Today a client asked me to add an “average of averages” figure to some of his performance reports. I freely admit that a nervous and audible groan escaped my lips as I felt myself at risk of tumbling helplessly into the fifth dimension of “Simpson’s Paradox”– that is, the somewhat confusing statement that averaging the averages of different populations produces the average of the combined population. (I encourage you to hang in and keep reading, because ignoring this concept is an all too common and serious hazard of reporting data, and you absolutely need to understand and steer clear of it!)
Imagine that we’re analyzing data for several different physicians in a group. We establish a relation or correlation for each doctor to some outcome of interest (patient mortality, morbidity, client satisfaction). Simpson’s Paradox states that when we combine all of the doctors and their results, and look at the data in aggregate form, we may discover that the relation established by our previous research has reversed itself. Sometimes this results from some lurking variable(s) that we haven’t considered. Sometimes, it may be due simply to the numerical values of the data.

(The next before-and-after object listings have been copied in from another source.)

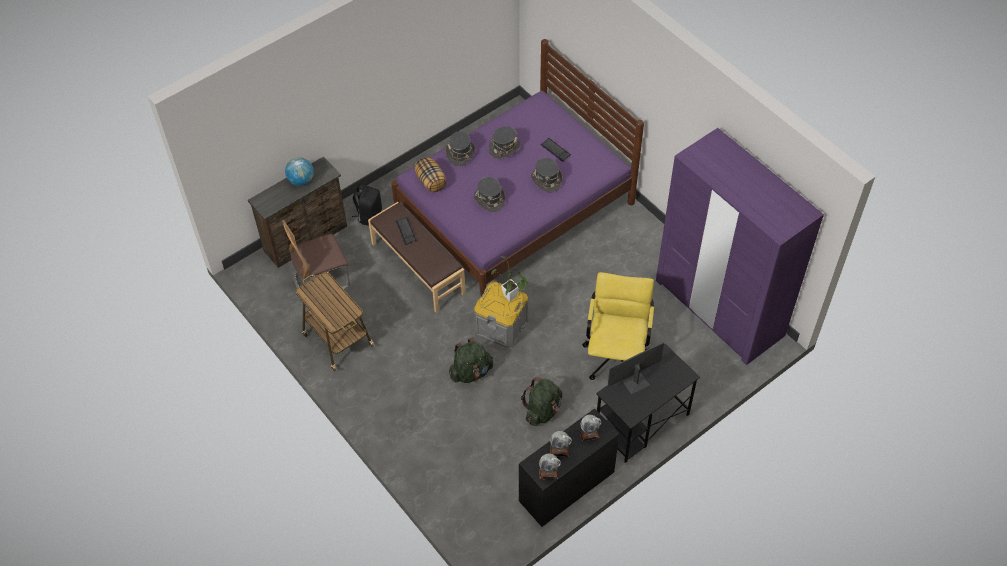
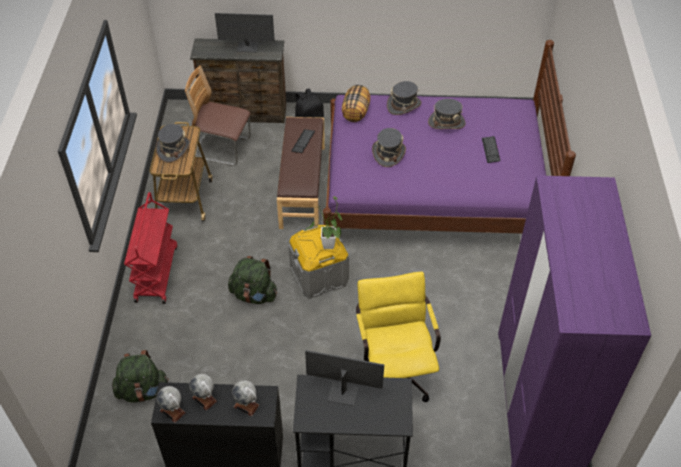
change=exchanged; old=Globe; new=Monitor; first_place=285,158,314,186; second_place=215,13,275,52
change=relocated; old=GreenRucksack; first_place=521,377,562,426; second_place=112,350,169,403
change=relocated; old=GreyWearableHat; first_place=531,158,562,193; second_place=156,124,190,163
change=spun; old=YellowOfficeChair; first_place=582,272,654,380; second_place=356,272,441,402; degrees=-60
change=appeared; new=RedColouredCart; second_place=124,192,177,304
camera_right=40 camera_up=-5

First, the “lurking variable” scenario. Imagine we are analyzing the following data for two surgeons:
- Surgeon A operated on 100 patients; 95 survived (95% survival rate).

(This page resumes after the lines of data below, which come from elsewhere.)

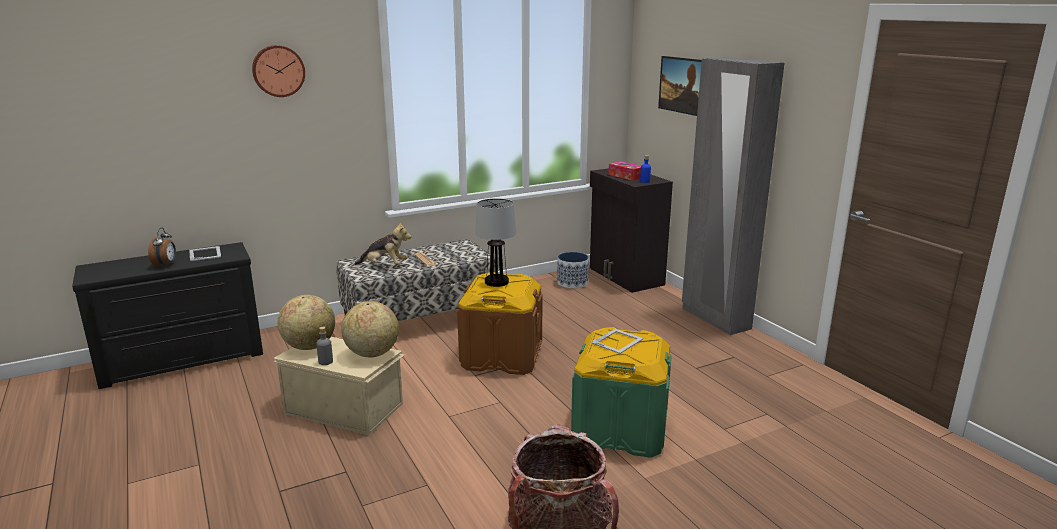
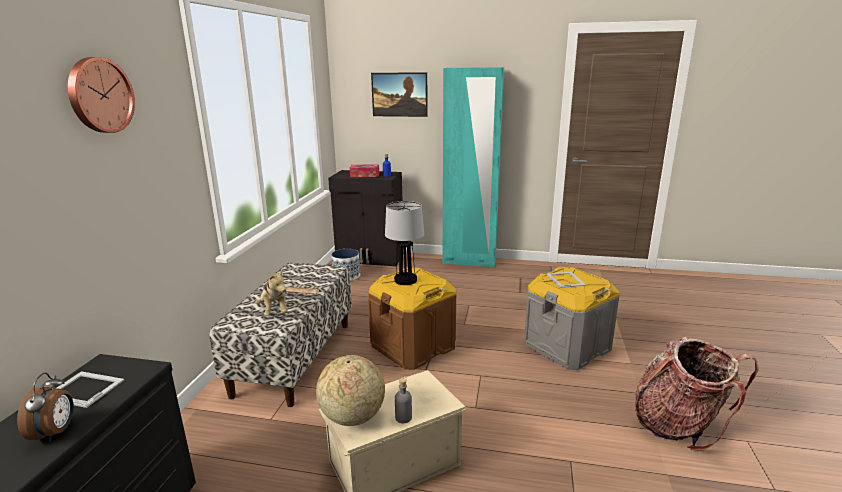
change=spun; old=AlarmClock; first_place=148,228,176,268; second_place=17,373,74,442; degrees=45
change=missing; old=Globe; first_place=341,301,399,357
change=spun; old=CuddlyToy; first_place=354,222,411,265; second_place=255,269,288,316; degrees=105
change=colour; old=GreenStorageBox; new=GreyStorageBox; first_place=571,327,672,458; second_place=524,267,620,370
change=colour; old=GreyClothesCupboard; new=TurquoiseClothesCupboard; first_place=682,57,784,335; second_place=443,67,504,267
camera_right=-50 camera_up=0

- Surgeon B operated on 80 patients; 72 survived (90% survival rate).
At first glance, it would appear that Surgeon A has a better survival rate — but do these figures really provide an accurate representation of each doctor’s performance?
Deeper analysis reveals the following: of the 100 procedures performed by Surgeon A,
- 50 were classified as high-risk; 47 of those patients survived (94% survival rate)

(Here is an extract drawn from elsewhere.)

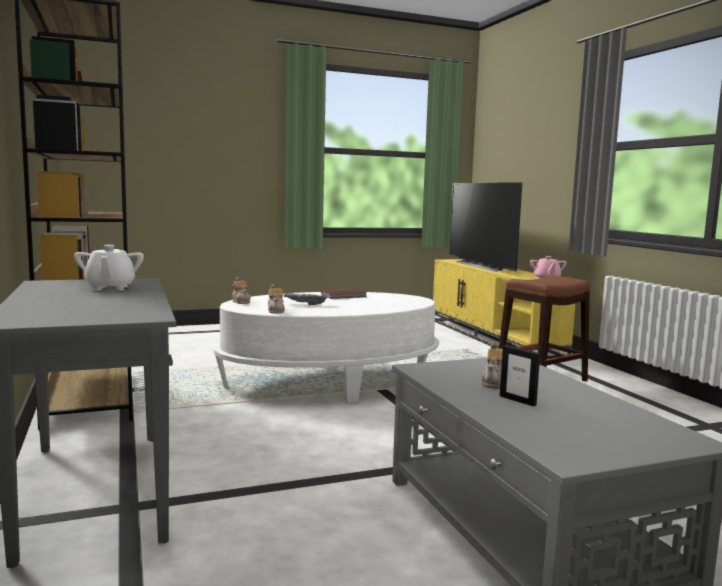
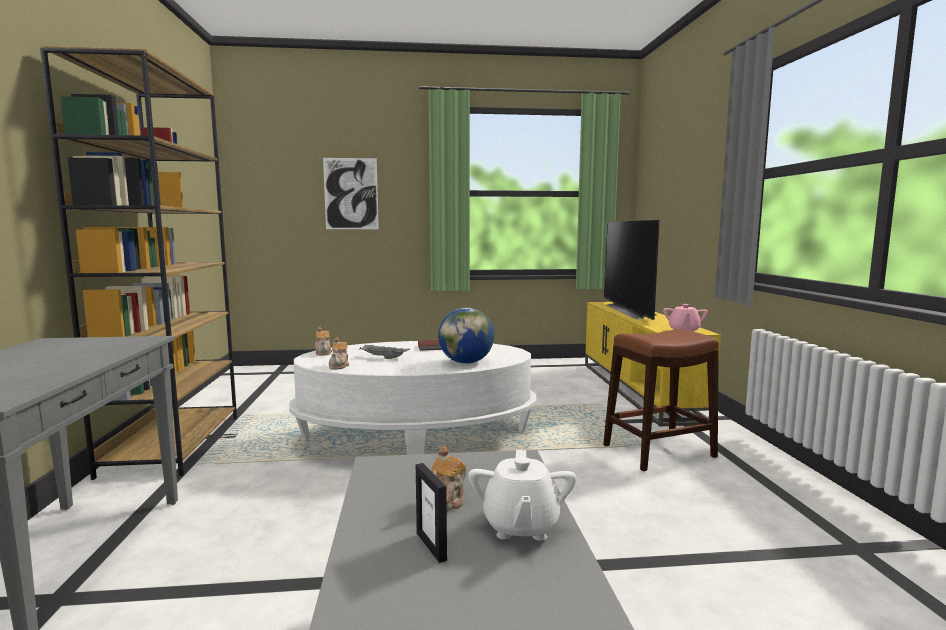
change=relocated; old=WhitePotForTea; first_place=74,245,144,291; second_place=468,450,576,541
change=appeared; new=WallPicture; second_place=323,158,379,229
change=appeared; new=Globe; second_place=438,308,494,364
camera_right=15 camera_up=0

- 50 procedures were classified as routine; 48 patients survived (96% survival rate)
Of the 80 procedures performed by Surgeon B,
- 40 were classified as high-risk; 32 patients survived (80% survival rate)
- 40 procedures were classified as routine; 40 patients survived (100% survival rate)
When we include the lurking classification variable (high-risk versus routine surgeries), the results are remarkably transformed.
Now we can see that Surgeon A has a much higher survival rate in the high-risk category (94% v. 80%), while Surgeon B has a better survival rate in the routine category (100% v. 96%).
Let’s consider the second scenario, where numerical values can change results.
First, imagine that every month, the results of a patient satisfaction survey are exactly the same (Table 1).
The Table shows that calculating an average of each month’s result produces the same result (90%) as calculating a Weighted Average (90%). This congruence exists because each month, the denominator and numerator are exactly the same, contributing equally to the results.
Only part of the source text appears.